- [Instructions for the task]:
Reproduce, from the lines below, exactly the stretch that begins at the line containing "thumb mcp: (261, 182)" and ends at the line containing "ring tip: (130, 55)", both included.
┏━━
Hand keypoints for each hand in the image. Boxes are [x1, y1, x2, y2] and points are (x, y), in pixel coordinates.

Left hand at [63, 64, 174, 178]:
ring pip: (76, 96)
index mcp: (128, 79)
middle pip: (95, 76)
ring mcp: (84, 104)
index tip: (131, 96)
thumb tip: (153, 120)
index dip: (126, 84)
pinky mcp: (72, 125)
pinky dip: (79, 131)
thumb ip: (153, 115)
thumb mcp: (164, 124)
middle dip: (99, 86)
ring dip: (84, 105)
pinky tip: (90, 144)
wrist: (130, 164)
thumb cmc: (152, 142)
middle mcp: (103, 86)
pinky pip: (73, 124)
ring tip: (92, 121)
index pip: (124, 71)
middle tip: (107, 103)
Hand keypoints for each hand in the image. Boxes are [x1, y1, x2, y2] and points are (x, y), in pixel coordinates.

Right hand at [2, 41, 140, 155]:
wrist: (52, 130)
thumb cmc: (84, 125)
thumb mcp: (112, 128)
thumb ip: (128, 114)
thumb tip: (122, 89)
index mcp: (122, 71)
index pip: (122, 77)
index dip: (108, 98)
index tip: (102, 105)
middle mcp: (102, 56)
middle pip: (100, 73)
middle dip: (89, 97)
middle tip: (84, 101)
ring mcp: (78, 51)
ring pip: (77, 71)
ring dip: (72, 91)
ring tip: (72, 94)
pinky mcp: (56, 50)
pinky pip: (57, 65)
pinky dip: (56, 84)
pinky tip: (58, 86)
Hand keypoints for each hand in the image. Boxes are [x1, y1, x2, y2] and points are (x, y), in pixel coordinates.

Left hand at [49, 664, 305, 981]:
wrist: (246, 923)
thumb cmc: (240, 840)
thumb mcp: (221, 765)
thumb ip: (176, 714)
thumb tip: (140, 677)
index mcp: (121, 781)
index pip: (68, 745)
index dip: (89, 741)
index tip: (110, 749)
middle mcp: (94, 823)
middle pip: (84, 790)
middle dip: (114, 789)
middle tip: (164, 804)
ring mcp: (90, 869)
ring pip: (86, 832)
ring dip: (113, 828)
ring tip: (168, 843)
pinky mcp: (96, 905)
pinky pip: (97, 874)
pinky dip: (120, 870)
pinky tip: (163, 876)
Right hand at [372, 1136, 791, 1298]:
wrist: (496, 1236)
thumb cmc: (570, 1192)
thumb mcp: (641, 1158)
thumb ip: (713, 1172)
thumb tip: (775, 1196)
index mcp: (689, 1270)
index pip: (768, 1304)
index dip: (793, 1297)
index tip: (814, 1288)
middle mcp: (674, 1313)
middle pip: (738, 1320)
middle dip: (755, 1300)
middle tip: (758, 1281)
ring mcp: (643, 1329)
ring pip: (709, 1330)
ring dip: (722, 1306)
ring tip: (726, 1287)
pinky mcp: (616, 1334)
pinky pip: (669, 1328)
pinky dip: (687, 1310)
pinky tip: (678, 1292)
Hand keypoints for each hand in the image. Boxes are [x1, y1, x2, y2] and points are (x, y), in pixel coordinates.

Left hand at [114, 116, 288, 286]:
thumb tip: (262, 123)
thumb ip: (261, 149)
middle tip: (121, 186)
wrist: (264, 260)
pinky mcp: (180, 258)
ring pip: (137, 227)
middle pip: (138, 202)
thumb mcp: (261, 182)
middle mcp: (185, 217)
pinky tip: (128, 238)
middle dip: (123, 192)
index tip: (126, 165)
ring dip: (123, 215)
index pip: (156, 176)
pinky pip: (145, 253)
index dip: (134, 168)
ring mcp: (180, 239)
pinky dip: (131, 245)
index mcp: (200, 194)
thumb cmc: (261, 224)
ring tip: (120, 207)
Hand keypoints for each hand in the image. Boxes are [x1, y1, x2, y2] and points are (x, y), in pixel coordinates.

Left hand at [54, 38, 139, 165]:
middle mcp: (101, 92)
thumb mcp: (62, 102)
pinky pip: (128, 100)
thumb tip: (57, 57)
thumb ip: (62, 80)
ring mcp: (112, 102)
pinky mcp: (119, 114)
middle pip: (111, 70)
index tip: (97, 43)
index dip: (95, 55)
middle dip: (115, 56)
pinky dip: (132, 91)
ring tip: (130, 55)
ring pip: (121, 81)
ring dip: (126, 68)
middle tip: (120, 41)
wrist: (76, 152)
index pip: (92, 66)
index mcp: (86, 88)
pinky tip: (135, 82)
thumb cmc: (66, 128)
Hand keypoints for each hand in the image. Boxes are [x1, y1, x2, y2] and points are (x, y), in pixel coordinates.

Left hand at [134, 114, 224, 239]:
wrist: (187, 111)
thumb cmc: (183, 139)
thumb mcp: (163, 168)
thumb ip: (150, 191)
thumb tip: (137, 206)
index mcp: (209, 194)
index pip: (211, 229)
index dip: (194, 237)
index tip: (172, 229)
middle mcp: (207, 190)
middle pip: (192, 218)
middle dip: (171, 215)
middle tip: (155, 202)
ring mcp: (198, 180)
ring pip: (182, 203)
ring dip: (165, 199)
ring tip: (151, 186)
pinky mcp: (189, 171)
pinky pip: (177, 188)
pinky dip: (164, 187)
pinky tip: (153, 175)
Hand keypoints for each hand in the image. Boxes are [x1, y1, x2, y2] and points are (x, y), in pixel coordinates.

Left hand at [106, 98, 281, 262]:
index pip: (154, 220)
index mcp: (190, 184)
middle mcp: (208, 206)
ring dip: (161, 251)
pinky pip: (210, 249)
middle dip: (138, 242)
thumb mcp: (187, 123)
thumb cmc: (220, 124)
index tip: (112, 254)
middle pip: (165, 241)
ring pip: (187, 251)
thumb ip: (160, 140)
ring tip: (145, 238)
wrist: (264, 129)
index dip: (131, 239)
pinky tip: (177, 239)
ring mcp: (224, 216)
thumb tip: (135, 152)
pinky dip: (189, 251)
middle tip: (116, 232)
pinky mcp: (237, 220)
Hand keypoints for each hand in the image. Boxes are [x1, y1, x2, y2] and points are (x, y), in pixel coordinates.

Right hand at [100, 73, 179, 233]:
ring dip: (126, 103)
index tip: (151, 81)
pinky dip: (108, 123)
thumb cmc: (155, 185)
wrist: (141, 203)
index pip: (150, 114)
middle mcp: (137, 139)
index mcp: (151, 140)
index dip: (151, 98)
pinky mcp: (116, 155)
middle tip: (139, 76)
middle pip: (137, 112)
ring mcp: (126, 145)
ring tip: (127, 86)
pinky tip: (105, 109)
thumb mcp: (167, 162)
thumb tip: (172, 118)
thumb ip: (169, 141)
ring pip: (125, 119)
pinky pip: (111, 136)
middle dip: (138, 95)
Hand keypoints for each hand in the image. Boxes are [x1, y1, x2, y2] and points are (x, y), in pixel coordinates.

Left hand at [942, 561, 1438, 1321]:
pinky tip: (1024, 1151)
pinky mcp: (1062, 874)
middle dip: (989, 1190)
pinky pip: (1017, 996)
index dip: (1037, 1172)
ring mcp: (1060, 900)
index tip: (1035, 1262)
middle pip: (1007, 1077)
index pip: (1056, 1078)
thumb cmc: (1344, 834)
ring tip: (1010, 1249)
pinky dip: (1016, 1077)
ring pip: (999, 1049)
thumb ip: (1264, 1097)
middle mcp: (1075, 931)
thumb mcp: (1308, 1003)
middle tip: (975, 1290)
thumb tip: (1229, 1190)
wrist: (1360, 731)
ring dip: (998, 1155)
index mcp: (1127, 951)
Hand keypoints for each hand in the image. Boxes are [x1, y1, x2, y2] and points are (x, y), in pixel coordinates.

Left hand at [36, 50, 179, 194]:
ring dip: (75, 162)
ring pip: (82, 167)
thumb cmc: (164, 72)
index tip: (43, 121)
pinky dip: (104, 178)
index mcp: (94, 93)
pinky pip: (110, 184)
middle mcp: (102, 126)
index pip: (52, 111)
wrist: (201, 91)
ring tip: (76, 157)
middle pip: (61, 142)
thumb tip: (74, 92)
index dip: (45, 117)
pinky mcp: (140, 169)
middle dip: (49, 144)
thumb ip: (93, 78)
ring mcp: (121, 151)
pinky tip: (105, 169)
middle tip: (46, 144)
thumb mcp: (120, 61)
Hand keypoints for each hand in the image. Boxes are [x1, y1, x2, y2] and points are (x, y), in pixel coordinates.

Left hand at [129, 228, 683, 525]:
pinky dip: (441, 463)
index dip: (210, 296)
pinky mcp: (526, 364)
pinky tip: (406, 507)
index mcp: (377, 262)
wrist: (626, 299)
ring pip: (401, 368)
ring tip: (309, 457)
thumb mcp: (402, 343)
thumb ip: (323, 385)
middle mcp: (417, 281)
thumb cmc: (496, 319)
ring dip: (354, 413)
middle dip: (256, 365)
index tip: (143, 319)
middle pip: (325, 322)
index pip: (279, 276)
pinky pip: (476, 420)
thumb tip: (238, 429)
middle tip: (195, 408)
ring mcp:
┗━━
- [Written solution]:
thumb mcp: (261, 182)
middle mcp: (185, 217)
pinky tip: (128, 238)
middle dip: (123, 192)
index tip: (126, 165)
ring dip: (123, 215)
index pip: (156, 176)
pinky pip: (145, 253)
index dip: (134, 168)
ring mcp: (180, 239)
pinky dip: (131, 245)
index mcp: (200, 194)
thumb cmc: (261, 224)
ring tip: (120, 207)
Hand keypoints for each hand in the image. Boxes are [x1, y1, x2, y2] and points are (x, y), in pixel coordinates.

Left hand at [54, 38, 139, 165]:
middle mcp: (101, 92)
thumb mcp: (62, 102)
pinky pip: (128, 100)
thumb tip: (57, 57)
thumb ip: (62, 80)
ring mcp: (112, 102)
pinky mcp: (119, 114)
middle pip: (111, 70)
index tip: (97, 43)
index dip: (95, 55)
middle dip: (115, 56)
pinky dip: (132, 91)
ring tip: (130, 55)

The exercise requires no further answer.